**PASSAGE SHOWN**
────────────────────────────────────────
Until now, the Autron AI Agent has worked on demand — you ask a question or request a change in chat (or through the MCP connector in Claude or ChatGPT), and the agent does it while you watch. Routines flip that around. A routine is a saved prompt that the agent runs automatically and unattended — on a recurring schedule, or whenever an external system fires a webhook — against one of your sellers.
That's the leap: a daily bid sweep that runs at 7am before you're awake, a weekly negative‑keyword harvest every Monday, or a new‑product campaign that launches itself the moment your inventory system says a SKU went live. You set it up once; it runs on its own.
Routines are part of the Autron Agent plan. If you're on the free tier you'll see an upgrade prompt on the Routines page. Each routine run consumes Agent credits, exactly like a chat — see Understanding Autron Agent credits and pricing.
How routines differ from chatting with the agent
When you chat with the agent — or connect it to Claude or ChatGPT through the MCP server — you're in the loop for every change. The agent proposes, you click Approve, and only then does it touch your Amazon Ads account.
A routine runs with no one watching, so it works differently:
Destructive Amazon Ads writes are pre‑approved. There's no Approve / Deny card during a routine run, because there's no human there to click it. Creating the routine is your authorization — you're telling the agent, in advance, exactly what it's allowed to do on each run.
Every action is still audited. Pre‑approved doesn't mean invisible. Every campaign, bid, budget, or target change a routine makes is recorded in the same Action log as your interactive changes, with full detail.
Each run is a full chat transcript. A routine run is a real, headless agent conversation. You can open any run and read exactly what the agent looked at, what it decided, and every tool it called — just like scrolling back through a chat.
Because the agent acts without confirmation, your instructions matter more. A vague prompt run on a schedule can make changes you didn't intend — with no one there to deny them. The Writing good instructions section below is the most important part of this article.
Creating a routine
Open Routines from the agent's sidebar, then click New routine. A routine has four parts.
────────────────────────────────────────
[Records contained in a dataset]
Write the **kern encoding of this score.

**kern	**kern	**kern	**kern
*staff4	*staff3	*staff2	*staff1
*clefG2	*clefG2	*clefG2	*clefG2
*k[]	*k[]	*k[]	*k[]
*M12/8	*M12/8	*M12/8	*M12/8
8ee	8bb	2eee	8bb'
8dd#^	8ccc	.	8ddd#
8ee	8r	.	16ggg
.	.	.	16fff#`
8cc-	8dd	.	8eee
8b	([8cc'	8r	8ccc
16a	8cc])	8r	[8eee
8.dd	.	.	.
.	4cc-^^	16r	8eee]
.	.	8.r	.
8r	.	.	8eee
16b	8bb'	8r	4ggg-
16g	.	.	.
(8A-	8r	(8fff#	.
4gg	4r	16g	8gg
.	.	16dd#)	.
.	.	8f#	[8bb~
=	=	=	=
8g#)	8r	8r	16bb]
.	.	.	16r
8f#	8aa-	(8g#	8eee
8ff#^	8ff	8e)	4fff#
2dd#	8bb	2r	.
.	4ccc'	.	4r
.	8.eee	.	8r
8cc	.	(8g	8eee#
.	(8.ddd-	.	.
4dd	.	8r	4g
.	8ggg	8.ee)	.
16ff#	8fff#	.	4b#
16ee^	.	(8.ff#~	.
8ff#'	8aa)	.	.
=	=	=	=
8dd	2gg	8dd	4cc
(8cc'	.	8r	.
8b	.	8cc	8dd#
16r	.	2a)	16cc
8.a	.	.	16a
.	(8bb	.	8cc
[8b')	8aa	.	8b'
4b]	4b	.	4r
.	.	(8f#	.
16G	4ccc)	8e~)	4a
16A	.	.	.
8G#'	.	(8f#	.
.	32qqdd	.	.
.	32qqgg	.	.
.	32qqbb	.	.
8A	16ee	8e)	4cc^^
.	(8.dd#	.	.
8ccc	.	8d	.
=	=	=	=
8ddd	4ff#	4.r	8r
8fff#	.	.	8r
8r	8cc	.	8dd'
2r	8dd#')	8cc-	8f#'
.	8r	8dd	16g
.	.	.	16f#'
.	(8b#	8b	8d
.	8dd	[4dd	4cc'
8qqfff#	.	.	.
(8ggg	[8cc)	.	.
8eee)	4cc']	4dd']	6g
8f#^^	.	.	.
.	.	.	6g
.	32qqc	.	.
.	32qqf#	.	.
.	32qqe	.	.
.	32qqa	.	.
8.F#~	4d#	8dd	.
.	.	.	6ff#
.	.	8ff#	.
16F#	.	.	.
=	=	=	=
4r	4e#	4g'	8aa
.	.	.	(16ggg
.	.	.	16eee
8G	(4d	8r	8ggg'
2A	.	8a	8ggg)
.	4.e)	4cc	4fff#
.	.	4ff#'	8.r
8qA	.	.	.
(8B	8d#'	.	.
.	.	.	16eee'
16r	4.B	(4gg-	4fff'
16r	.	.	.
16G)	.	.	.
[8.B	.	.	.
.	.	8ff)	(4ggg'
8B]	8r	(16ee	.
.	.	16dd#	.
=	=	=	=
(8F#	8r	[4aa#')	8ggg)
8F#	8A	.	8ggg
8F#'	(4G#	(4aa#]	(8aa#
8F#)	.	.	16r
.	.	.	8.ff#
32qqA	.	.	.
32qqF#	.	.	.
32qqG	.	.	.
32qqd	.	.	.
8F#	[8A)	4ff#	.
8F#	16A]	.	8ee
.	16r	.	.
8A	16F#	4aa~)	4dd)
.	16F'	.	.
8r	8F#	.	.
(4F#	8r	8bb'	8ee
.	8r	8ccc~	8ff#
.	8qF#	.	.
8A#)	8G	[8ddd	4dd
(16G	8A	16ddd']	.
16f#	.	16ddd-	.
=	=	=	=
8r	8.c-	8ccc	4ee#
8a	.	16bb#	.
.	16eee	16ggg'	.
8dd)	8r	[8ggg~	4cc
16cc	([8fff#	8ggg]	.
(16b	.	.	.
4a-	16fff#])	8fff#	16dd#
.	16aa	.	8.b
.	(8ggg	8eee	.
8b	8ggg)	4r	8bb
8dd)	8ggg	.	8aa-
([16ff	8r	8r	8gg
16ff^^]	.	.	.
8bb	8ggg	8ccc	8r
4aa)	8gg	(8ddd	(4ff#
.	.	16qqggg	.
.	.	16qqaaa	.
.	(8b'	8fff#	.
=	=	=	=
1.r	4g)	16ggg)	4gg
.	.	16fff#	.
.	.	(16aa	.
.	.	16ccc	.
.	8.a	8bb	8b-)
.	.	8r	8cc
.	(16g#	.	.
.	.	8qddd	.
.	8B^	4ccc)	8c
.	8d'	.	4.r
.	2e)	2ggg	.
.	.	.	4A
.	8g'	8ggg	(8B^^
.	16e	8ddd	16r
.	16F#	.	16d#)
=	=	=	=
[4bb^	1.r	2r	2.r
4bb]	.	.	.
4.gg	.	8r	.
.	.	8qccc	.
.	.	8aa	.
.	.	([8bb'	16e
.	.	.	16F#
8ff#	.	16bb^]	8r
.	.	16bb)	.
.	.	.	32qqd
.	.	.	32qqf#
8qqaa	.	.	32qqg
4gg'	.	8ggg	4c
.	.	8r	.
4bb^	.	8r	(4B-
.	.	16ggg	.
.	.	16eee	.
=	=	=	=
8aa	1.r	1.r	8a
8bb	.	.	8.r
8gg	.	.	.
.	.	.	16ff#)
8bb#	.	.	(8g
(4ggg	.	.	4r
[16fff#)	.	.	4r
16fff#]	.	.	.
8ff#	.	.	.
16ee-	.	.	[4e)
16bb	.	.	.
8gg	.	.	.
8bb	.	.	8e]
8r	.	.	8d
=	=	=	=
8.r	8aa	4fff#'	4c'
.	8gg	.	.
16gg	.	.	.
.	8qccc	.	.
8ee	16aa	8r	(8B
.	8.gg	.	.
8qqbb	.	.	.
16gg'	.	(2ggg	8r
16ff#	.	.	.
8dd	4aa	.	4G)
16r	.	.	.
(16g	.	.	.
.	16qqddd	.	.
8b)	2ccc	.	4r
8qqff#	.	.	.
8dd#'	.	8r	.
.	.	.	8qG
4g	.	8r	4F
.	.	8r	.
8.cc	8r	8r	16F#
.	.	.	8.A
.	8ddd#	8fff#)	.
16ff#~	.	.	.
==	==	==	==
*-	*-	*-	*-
────────────────────────────────────────
**WORK REQUEST**
Continue the article on Autron AI Agent routines from where it stops, in the same style.

**RESPONSE BELOW**
1. Name
Whatever helps you recognise it in the list — "Daily bid sweep", "Weekly negative harvest", "Launch campaign on new SKU".
2. Active toggle
A single switch controls whether the routine is live. Active means scheduled triggers fire and webhooks run; Paused means everything is held — scheduled fires are skipped and the routine sits idle until you flip it back. (You can also pause/resume from the routine's row menu on the list page.)
3. Triggers
What makes the routine run. You can add a Scheduled trigger, a Webhook trigger, or both. These are covered in detail in the Triggers section below.
4. Agent Instructions
The prompt the agent runs on every fire — the heart of the routine. It's the same kind of instruction you'd type into a chat, except it has to stand entirely on its own, because no one will be there to answer follow‑up questions. A small model picker in the corner of the instructions box chooses which model runs the routine.
The routine is pinned to your current seller. When you create a routine it's locked to whichever seller you have selected at the time. Every run acts on that seller, and the agent cannot switch to a different seller or profile mid‑run. If you manage several sellers, create one routine per seller.
Reasoning models can't be used for routines. Reasoning models run without tools, so they can't take any action — and on an unattended schedule there'd be no one to notice the no‑op. The model picker won't let you save a routine pinned to one.
Triggers
Scheduled (cron)
A scheduled trigger fires the routine on a repeating clock. Pick a cadence:
Hourly — choose the minute of the hour.
Daily — choose the time of day (defaults to 09:00).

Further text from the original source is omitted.